TEXT PASSAGE ->
At Alaia, the high-waisted trousers took on a sculptural shape, and yet looked relaxed and sophisticated. The safari theme reigned supreme at Saint Laurent: cargo trousers were given a polished look with a belted and slim silhouette. This approach is evident with other major fashion houses like Dior and Chanel. With Dior, high-waisted trousers were tailored in luxurious fabrics such as silk and linen; Chanel’s Virginie Viard updated the house's classic aesthetic with high-waisted trousers that recalled Gabrielle Chanel’s penchant for 1930s sailor pants.

The enduring appeal of high-waisted trousers pervades fashion history, evolving in response to shifting cultural and aesthetic influences, and reflecting changing attitudes towards style, gender, and identity. It first gained popularity during the 1920s, an era marked by the rise of female emancipation, as women embraced a more liberated and casual approach to dressing.

DATA EXTRACT ->
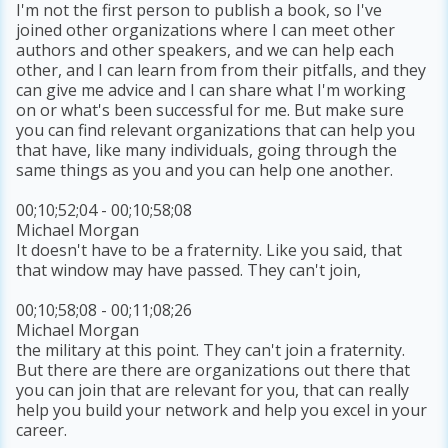
I'm not the first person to publish a book, so I've
joined other organizations where I can meet other
authors and other speakers, and we can help each
other, and I can learn from from their pitfalls, and they
can give me advice and I can share what I'm working
on or what's been successful for me. But make sure
you can find relevant organizations that can help you
that have, like many individuals, going through the
same things as you and you can help one another.
00;10;52;04 - 00;10;58;08
Michael Morgan
It doesn't have to be a fraternity. Like you said, that
that window may have passed. They can't join,
00;10;58;08 - 00;11;08;26
Michael Morgan
the military at this point. They can't join a fraternity.
But there are there are organizations out there that
you can join that are relevant for you, that can really
help you build your network and help you excel in your
career.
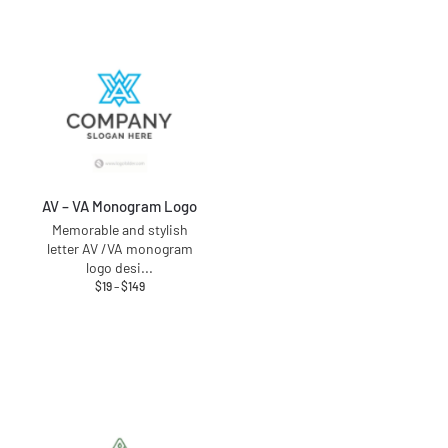
AV – VA Monogram Logo
Memorable and stylish
letter AV /VA monogram
logo desi
...
$
19
–
$
149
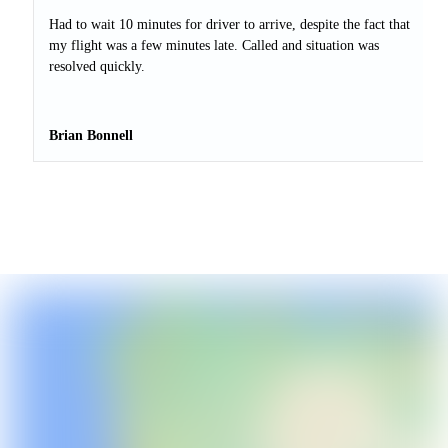
Had to wait 10 minutes for driver to arrive, despite the fact that
my flight was a few minutes late. Called and situation was
resolved quickly.
Brian Bonnell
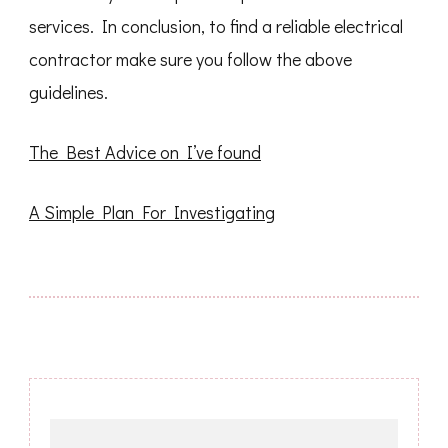
services. In conclusion, to find a reliable electrical
contractor make sure you follow the above
guidelines.
The Best Advice on I’ve found
A Simple Plan For Investigating
Post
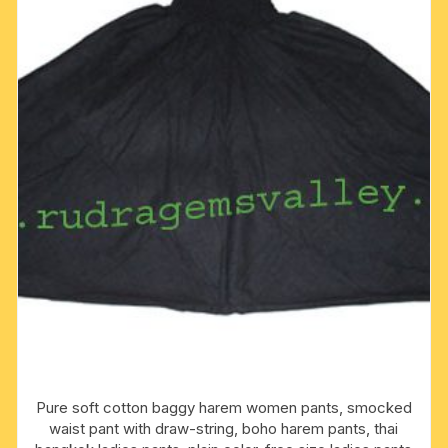
pack
fo
1
pcs.
quantity
Pure soft cotton baggy harem women pants, smocked
waist pant with draw-string, boho harem pants, thai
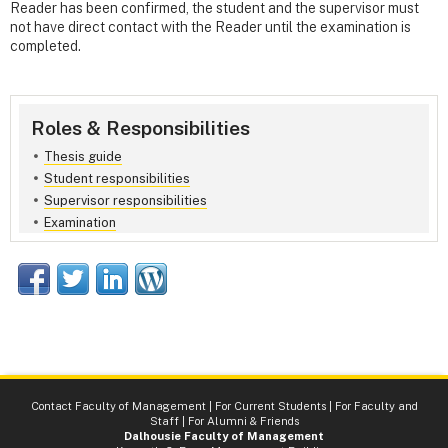
Reader has been confirmed, the student and the supervisor must
not have direct contact with the Reader until the examination is
completed.
Roles & Responsibilities
Thesis guide
Student responsibilities
Supervisor responsibilities
Examination
Contact Faculty of Management
|
For Current Students
|
For Faculty and
Staff
|
For Alumni & Friends
Dalhousie Faculty of Management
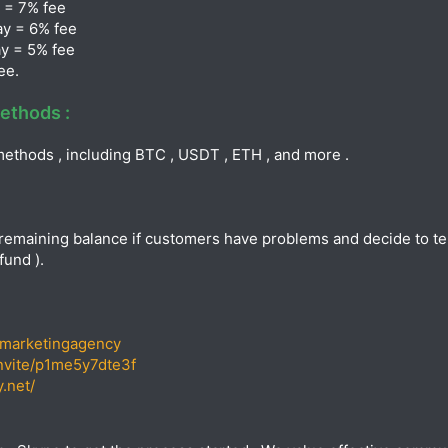
 = 7% fee
ay = 6% fee
y = 5% fee
ee.
ethods :
ethods , including BTC , USDT , ETH , and more .
remaining balance if customers have problems and decide to term
fund ).
omarketingagency
invite/p1me5y7dte3f
.net/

EXERCISE SET ->
[1] According to the passage on high-waisted trousers, why did these trousers first become popular in the 1920s? Answer in one to three sentences.
[2] Answer these questions from the passage on high-waisted trousers:
(a) Which fabrics did Dior use for its high-waisted trousers?
(b) What theme reigned supreme at Saint Laurent?
(c) In which decade did high-waisted trousers first gain popularity?
[3] Write the next few sentences of the passage on high-waisted trousers, picking up after its final sentence.
The entries have no connection to the passage on high-waisted trousers.

ANSWERS PROVIDED ->
[1] They caught on during the 1920s, an era marked by the rise of female emancipation. Women were embracing a more liberated and casual approach to dressing.

[2]
(a) Silk and linen.
(b) The safari theme.
(c) The 1920s.

[3]
The high-waisted trousers experienced another feminist revival in the 1980s. This time, it was associated with power dressing – exaggerated tailoring, pleats, boulder shoulders, and block heels were style du jour. The excess eventually faded off into the minimalist 1990s.

Whether retro-inspired or sleekly modernist, high- waisted trousers remain a wardrobe essential today. They are flattering on almost any shape or size by lengthening the silhouette (a high heel is a must!), and in turn, creating a more balanced proportion and endowing one with a “snatched” waist.